Hi all,
I am very, very new to SAS. I have a dataset with about 300 variables with either a 1 or a 0 if that person does or does not meet those qualifcations.
So something like
Person | Var1 | Var2 | Var3 | Var4 |
52 | 1 | 0 | 1 | 0 |
32 | 1 | 0 | 1 | 0 |
100 | 0 | 0 | 1 | 0 |
80 | 1 | 0 | 1 | 1 |
should be
Person | Var1 | Var3 | Var4 |
52 | 1 | 1 | 0 |
32 | 1 | 1 | 0 |
100 | 0 | 1 | 0 |
80 | 1 | 1 | 1 |
Let me know if you have any ideas!! I am very new to SAS so have no idea where to even begin, but this is needed for my work : )
Thanks
Run a proc summary, transpose the result, and create a drop statement dynamically from that:
data have;
input person $ var1 var2 var3;
datalines;
52 1 0 1 0
32 1 0 1 0
100 0 0 1 0
80 1 0 1 1
;
run;
proc summary data=have;
var _numeric_;
output out=check (drop=_type_ _freq_) sum=;
run;
proc transpose data=check out=check2;
var _all_;
run;
data _null_;
set check2 end=eof;
if _n_ = 1 then call execute('data want; set have; drop');
if col1 = 0 then call execute(' ' !! trim(_name_));
if eof then call execute('; run;');
run;
Note that I posted example data in a data step with datalines; this makes it easy for everyone to recreate the exact same dataset with just copy/paste and submit.
Here's my solution.
Do nothing to var2.
In any code you write, do not mention or use var2.

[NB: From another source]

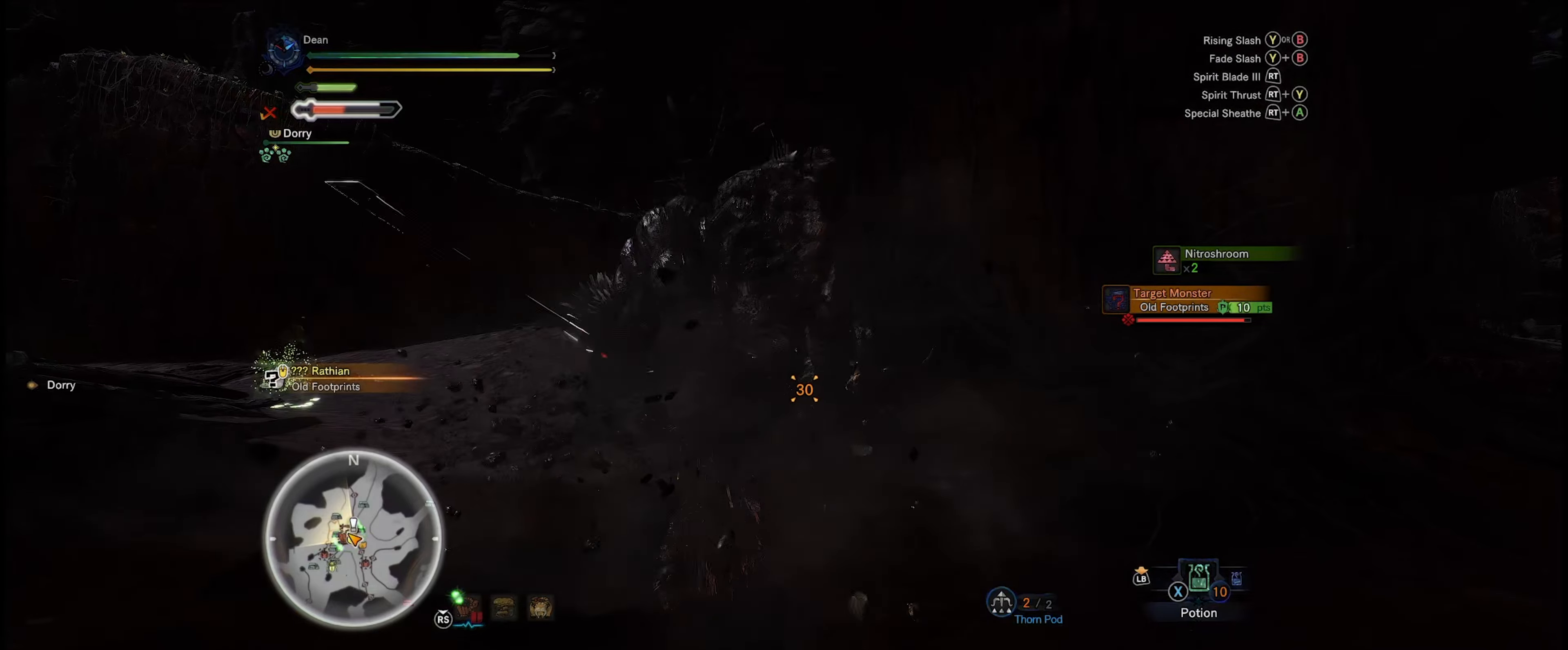
Gameplay with a controller (Xbox layout); each line is a JSON object with the inputs held at the frame after it. "events" lists button and stick changes between this image and that frame as [ms after this image, input, new state], when the widget could be followed in between. Not read: L3 R3.
{"buttons": ["R2"], "left_stick": "up", "right_stick": "center", "events": [[50, "R2", "down"], [116, "R2", "up"], [166, "R2", "down"], [216, "left_stick", "up"], [250, "R2", "up"], [316, "R2", "down"], [400, "R2", "up"], [483, "R2", "down"]]}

Run a proc summary, transpose the result, and create a drop statement dynamically from that:
data have;
input person $ var1 var2 var3;
datalines;
52 1 0 1 0
32 1 0 1 0
100 0 0 1 0
80 1 0 1 1
;
run;
proc summary data=have;
var _numeric_;
output out=check (drop=_type_ _freq_) sum=;
run;
proc transpose data=check out=check2;
var _all_;
run;
data _null_;
set check2 end=eof;
if _n_ = 1 then call execute('data want; set have; drop');
if col1 = 0 then call execute(' ' !! trim(_name_));
if eof then call execute('; run;');
run;
Note that I posted example data in a data step with datalines; this makes it easy for everyone to recreate the exact same dataset with just copy/paste and submit.
Yes, Kurt that does seem to solve the problem, but I prefer my solution better, especially since I strive to be a "maximally efficient programmer".
I guess the OP wanted a solution for automatically cleaning out irrelevant columns from datasets. And it tickled me to create something completely data-driven 😉
Thanks for the response! This looks very easy to follow and recreate. Though I tried running this, and it just gave me my table back with the 0's still there, the table I am trying to filter is "my_table". What went wrong??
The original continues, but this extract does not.